====== Listed records

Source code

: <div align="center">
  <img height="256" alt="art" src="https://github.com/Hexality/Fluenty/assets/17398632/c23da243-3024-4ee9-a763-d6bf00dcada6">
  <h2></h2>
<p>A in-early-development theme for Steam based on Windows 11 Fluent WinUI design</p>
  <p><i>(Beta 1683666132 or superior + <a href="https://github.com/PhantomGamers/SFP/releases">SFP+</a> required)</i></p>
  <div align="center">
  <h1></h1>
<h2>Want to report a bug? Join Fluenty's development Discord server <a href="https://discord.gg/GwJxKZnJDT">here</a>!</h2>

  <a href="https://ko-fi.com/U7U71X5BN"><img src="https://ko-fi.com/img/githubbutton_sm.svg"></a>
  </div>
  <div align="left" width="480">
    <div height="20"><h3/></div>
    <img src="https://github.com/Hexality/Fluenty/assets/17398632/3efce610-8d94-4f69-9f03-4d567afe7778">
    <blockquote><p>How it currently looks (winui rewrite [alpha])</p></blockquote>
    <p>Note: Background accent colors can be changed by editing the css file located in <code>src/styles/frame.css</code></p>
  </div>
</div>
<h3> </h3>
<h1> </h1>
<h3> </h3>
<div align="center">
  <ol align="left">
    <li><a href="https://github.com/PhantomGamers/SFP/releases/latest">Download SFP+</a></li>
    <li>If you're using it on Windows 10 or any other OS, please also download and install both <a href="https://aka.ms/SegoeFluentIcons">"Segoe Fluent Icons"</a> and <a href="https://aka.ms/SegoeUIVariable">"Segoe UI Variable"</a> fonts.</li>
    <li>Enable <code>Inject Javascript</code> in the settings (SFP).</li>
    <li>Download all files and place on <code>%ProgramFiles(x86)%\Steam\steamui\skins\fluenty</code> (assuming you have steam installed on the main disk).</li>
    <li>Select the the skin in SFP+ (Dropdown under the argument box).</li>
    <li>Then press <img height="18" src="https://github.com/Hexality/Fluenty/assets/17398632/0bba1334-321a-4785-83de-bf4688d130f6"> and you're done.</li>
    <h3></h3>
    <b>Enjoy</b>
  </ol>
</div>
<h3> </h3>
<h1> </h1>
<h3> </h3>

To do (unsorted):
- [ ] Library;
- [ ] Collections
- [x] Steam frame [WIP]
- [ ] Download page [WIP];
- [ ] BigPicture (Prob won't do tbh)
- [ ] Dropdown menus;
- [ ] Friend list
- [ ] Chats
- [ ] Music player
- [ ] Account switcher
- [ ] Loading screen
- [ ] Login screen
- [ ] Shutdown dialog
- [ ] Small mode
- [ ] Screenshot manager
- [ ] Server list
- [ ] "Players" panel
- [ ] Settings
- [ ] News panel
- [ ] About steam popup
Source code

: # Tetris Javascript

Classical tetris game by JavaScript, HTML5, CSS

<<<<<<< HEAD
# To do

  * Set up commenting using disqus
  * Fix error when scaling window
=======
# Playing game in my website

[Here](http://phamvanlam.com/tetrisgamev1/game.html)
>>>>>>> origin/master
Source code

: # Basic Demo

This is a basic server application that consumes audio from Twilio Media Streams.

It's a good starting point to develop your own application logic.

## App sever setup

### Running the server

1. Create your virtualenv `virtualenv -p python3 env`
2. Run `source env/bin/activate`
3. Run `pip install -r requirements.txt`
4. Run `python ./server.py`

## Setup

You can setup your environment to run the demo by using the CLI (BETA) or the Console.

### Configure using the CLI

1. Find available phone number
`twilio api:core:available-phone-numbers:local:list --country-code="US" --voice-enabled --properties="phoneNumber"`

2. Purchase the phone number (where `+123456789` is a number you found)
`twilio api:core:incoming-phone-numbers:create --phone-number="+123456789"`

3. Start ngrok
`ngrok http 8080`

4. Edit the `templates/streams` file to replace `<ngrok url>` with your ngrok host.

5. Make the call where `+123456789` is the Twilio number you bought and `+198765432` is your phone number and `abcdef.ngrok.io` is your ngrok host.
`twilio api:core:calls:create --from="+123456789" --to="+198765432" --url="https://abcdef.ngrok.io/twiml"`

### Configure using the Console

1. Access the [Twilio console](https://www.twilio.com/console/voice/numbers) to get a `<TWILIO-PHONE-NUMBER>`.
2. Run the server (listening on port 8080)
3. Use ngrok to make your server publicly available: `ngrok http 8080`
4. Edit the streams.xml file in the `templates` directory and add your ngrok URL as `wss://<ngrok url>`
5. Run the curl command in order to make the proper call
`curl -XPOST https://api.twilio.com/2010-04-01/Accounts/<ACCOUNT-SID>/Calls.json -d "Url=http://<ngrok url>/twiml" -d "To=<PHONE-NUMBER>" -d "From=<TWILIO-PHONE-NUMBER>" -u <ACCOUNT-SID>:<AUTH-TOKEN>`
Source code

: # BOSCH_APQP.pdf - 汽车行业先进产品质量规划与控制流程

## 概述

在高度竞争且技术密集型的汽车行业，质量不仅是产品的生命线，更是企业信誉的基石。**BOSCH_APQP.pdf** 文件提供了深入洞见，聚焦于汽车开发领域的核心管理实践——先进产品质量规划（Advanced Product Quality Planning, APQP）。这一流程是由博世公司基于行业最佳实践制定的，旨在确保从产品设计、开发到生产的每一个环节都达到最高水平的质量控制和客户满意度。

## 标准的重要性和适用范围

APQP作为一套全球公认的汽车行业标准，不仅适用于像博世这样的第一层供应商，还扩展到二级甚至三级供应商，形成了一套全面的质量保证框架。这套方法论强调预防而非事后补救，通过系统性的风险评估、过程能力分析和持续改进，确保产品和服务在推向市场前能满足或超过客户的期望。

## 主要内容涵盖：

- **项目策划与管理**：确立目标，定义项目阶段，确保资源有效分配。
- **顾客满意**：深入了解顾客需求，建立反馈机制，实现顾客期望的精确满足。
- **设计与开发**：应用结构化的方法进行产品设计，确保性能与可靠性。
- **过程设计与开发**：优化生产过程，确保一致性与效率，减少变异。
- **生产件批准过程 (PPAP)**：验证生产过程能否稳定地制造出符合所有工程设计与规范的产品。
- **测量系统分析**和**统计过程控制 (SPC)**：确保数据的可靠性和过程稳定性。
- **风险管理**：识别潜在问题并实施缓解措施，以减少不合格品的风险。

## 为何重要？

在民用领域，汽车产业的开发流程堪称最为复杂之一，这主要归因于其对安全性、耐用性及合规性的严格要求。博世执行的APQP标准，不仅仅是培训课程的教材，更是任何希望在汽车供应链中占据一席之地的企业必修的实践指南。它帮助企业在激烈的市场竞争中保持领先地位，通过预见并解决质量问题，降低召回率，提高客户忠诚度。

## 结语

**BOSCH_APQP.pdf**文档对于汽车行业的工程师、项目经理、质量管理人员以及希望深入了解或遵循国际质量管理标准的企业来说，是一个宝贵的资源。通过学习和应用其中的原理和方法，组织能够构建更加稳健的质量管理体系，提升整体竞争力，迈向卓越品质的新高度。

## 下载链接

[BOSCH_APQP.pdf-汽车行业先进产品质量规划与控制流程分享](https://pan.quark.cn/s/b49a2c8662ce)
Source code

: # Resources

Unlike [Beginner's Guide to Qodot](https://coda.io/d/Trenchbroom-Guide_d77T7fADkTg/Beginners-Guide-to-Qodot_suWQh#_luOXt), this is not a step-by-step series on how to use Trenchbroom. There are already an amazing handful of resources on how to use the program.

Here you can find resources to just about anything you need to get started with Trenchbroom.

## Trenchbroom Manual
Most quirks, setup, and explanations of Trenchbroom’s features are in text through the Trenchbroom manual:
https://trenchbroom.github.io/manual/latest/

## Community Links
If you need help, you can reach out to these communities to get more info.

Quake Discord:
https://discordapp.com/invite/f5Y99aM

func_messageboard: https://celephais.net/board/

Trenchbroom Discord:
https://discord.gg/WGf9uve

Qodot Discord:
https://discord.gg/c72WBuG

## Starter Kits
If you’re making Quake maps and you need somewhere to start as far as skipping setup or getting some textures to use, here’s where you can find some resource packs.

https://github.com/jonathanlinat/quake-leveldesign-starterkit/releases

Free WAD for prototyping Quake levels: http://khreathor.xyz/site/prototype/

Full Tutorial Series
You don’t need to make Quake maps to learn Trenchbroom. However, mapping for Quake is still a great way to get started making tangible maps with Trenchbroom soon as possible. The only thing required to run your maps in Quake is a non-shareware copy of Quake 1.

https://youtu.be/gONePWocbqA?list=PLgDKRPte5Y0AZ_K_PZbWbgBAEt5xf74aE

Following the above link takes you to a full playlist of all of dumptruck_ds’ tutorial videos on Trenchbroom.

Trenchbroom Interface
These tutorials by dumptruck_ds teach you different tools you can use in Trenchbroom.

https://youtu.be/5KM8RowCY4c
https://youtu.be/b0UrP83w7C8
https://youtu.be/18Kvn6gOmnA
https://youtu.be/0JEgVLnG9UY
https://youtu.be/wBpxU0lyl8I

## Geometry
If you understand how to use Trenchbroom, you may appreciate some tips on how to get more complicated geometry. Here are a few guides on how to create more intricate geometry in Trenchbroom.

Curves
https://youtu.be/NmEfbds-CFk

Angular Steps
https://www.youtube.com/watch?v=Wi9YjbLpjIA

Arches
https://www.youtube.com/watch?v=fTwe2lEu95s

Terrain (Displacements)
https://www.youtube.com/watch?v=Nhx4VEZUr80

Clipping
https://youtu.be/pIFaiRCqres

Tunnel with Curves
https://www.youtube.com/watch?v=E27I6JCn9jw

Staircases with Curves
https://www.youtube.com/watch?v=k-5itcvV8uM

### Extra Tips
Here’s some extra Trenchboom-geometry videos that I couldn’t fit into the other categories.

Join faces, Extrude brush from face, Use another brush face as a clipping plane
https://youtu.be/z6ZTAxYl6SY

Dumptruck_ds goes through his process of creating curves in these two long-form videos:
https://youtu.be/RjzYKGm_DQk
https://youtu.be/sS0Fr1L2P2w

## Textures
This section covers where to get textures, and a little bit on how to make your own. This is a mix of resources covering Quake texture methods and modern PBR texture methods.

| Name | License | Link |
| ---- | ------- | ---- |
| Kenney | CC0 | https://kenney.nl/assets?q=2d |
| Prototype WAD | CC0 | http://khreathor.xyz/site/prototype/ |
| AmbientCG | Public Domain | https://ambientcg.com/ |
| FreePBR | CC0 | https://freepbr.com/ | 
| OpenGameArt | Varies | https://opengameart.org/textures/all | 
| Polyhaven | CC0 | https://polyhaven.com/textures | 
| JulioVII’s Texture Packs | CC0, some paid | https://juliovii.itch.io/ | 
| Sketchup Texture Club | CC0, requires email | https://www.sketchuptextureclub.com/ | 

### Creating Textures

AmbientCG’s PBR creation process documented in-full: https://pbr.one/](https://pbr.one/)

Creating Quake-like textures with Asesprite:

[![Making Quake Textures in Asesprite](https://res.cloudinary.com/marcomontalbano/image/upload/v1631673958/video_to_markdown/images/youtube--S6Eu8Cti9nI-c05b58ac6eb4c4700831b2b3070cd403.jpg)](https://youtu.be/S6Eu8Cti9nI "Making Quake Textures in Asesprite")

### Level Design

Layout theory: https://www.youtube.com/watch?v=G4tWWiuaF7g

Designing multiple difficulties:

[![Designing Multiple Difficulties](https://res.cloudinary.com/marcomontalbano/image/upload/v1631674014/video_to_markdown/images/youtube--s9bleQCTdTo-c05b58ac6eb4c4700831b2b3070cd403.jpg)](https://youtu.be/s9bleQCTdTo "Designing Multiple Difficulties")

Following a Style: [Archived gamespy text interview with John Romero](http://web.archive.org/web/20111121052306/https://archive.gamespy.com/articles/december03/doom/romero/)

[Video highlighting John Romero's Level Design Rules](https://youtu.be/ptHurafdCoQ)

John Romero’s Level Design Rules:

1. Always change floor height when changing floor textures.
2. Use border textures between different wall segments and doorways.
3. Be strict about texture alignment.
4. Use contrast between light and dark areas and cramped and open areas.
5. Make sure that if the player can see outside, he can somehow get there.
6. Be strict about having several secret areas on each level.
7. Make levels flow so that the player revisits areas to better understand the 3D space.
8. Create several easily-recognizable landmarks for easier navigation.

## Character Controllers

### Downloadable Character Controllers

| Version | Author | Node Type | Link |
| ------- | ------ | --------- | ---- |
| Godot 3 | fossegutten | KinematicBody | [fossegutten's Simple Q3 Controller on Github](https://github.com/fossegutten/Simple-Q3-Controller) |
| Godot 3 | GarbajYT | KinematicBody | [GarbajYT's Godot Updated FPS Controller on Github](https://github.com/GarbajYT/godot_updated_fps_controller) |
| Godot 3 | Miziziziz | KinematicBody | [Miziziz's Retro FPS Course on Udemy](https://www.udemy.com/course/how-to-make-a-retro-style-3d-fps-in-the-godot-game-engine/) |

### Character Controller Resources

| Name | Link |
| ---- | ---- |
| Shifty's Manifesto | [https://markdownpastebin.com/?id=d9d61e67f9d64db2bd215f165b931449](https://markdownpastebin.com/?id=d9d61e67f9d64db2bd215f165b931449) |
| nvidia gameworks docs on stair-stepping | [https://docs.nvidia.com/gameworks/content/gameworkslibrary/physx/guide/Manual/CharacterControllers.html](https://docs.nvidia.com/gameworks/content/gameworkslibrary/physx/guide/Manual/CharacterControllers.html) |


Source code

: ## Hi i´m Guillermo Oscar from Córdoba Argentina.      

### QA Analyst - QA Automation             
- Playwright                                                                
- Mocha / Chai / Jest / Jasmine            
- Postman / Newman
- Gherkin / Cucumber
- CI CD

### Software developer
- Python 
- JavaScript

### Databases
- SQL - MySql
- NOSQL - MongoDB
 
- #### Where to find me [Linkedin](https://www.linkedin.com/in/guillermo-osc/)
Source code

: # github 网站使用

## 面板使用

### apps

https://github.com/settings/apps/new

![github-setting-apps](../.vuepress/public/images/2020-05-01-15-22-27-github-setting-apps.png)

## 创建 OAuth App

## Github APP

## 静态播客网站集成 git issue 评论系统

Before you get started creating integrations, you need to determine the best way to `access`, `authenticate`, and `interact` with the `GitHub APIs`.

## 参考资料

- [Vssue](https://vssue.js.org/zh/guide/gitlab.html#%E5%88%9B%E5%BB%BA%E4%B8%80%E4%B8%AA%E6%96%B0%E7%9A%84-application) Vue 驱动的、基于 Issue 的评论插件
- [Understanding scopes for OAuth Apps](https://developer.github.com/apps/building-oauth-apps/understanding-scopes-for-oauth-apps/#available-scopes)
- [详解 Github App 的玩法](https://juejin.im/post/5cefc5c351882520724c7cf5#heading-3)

============

#### Assigned task
List each line in the entries above that contains the word "Join", copying every such line in full. Count only matches with the same capitalization.

#### Exercise result
<h2>Want to report a bug? Join Fluenty's development Discord server <a href="https://discord.gg/GwJxKZnJDT">here</a>!</h2>
Join faces, Extrude brush from face, Use another brush face as a clipping plane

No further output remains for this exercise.